Brief Description: Bar-Seq is a high-throughput functional genomics approach ideally suited to testing for genetic vulnerabilities of cells in culture, for example yeast cells. Bar-Seq can also be used to track relative abundance of CRISPR or other mutations, including quantification and significance testing.

Example Bioinformatics Pipeline:

Initial Steps: Quality control (fastqc), Read trimming (TrimGalore), barcode extraction (custom scripts with BBDuk).
Later Phases: Abundance normalization (DESeq2 in R), hit selection (MAGeCK).

CGEBM Workflow: Our workflow follows the general process described here to generate a count matrix. Downstream abundance analysis is performed with DESeq2. Our bioinformatics services include data management, reporting and provision of publication-quality figures.

Example Outputs: CGEBM workflow was published by Pradhan et al. (2017), demonstrating typical outputs from this analysis.
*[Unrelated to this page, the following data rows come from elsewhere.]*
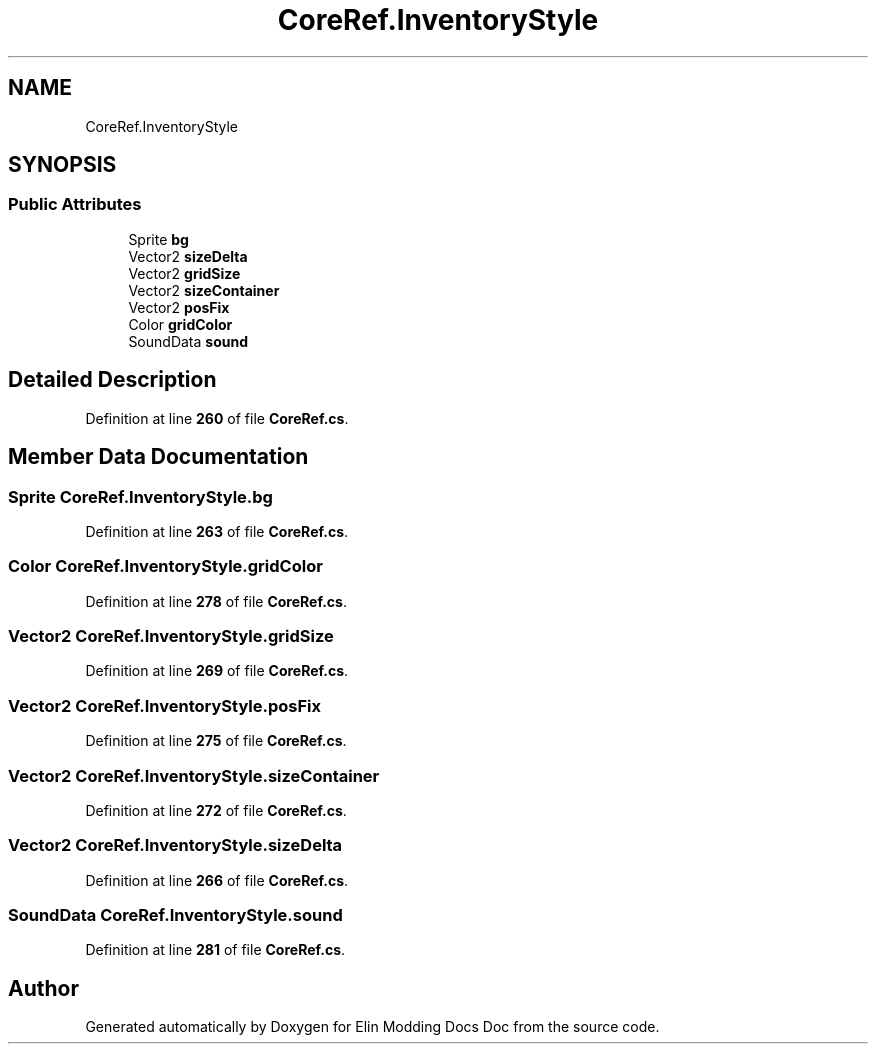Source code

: .TH "CoreRef.InventoryStyle" 3 "Elin Modding Docs Doc" \" -*- nroff -*-
.ad l
.nh
.SH NAME
CoreRef.InventoryStyle
.SH SYNOPSIS
.br
.PP
.SS "Public Attributes"

.in +1c
.ti -1c
.RI "Sprite \fBbg\fP"
.br
.ti -1c
.RI "Vector2 \fBsizeDelta\fP"
.br
.ti -1c
.RI "Vector2 \fBgridSize\fP"
.br
.ti -1c
.RI "Vector2 \fBsizeContainer\fP"
.br
.ti -1c
.RI "Vector2 \fBposFix\fP"
.br
.ti -1c
.RI "Color \fBgridColor\fP"
.br
.ti -1c
.RI "SoundData \fBsound\fP"
.br
.in -1c
.SH "Detailed Description"
.PP 
Definition at line \fB260\fP of file \fBCoreRef\&.cs\fP\&.
.SH "Member Data Documentation"
.PP 
.SS "Sprite CoreRef\&.InventoryStyle\&.bg"

.PP
Definition at line \fB263\fP of file \fBCoreRef\&.cs\fP\&.
.SS "Color CoreRef\&.InventoryStyle\&.gridColor"

.PP
Definition at line \fB278\fP of file \fBCoreRef\&.cs\fP\&.
.SS "Vector2 CoreRef\&.InventoryStyle\&.gridSize"

.PP
Definition at line \fB269\fP of file \fBCoreRef\&.cs\fP\&.
.SS "Vector2 CoreRef\&.InventoryStyle\&.posFix"

.PP
Definition at line \fB275\fP of file \fBCoreRef\&.cs\fP\&.
.SS "Vector2 CoreRef\&.InventoryStyle\&.sizeContainer"

.PP
Definition at line \fB272\fP of file \fBCoreRef\&.cs\fP\&.
.SS "Vector2 CoreRef\&.InventoryStyle\&.sizeDelta"

.PP
Definition at line \fB266\fP of file \fBCoreRef\&.cs\fP\&.
.SS "SoundData CoreRef\&.InventoryStyle\&.sound"

.PP
Definition at line \fB281\fP of file \fBCoreRef\&.cs\fP\&.

.SH "Author"
.PP 
Generated automatically by Doxygen for Elin Modding Docs Doc from the source code\&.
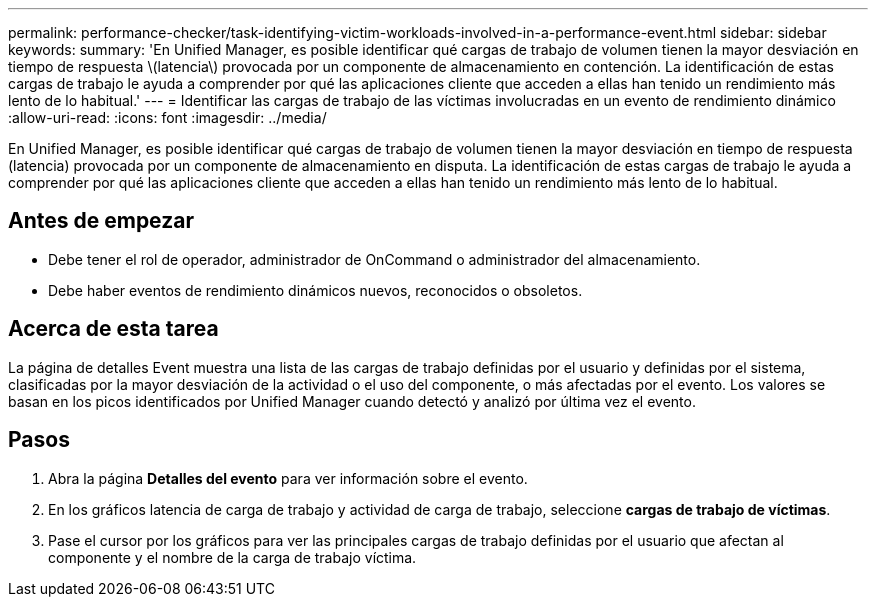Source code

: ---
permalink: performance-checker/task-identifying-victim-workloads-involved-in-a-performance-event.html 
sidebar: sidebar 
keywords:  
summary: 'En Unified Manager, es posible identificar qué cargas de trabajo de volumen tienen la mayor desviación en tiempo de respuesta \(latencia\) provocada por un componente de almacenamiento en contención. La identificación de estas cargas de trabajo le ayuda a comprender por qué las aplicaciones cliente que acceden a ellas han tenido un rendimiento más lento de lo habitual.' 
---
= Identificar las cargas de trabajo de las víctimas involucradas en un evento de rendimiento dinámico
:allow-uri-read: 
:icons: font
:imagesdir: ../media/


[role="lead"]
En Unified Manager, es posible identificar qué cargas de trabajo de volumen tienen la mayor desviación en tiempo de respuesta (latencia) provocada por un componente de almacenamiento en disputa. La identificación de estas cargas de trabajo le ayuda a comprender por qué las aplicaciones cliente que acceden a ellas han tenido un rendimiento más lento de lo habitual.



== Antes de empezar

* Debe tener el rol de operador, administrador de OnCommand o administrador del almacenamiento.
* Debe haber eventos de rendimiento dinámicos nuevos, reconocidos o obsoletos.




== Acerca de esta tarea

La página de detalles Event muestra una lista de las cargas de trabajo definidas por el usuario y definidas por el sistema, clasificadas por la mayor desviación de la actividad o el uso del componente, o más afectadas por el evento. Los valores se basan en los picos identificados por Unified Manager cuando detectó y analizó por última vez el evento.



== Pasos

. Abra la página *Detalles del evento* para ver información sobre el evento.
. En los gráficos latencia de carga de trabajo y actividad de carga de trabajo, seleccione *cargas de trabajo de víctimas*.
. Pase el cursor por los gráficos para ver las principales cargas de trabajo definidas por el usuario que afectan al componente y el nombre de la carga de trabajo víctima.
Throughout this document we highlight other external software tools and resources that may be useful for different applications. We hope these references will be useful for your research, but they should not be interpreted as endorsements. As with nf-core pipelines, CGEBM do not have sufficient capacity to offer individual support for your own analyses with these tools, nor can we guarantee the correctness of your usage of them.

We strongly encourage you to consult the official documentation and associated publications for any software or pipeline you use, as these materials explain any assumptions or requirements of the analysis and how different parameters may significantly impact your analysis.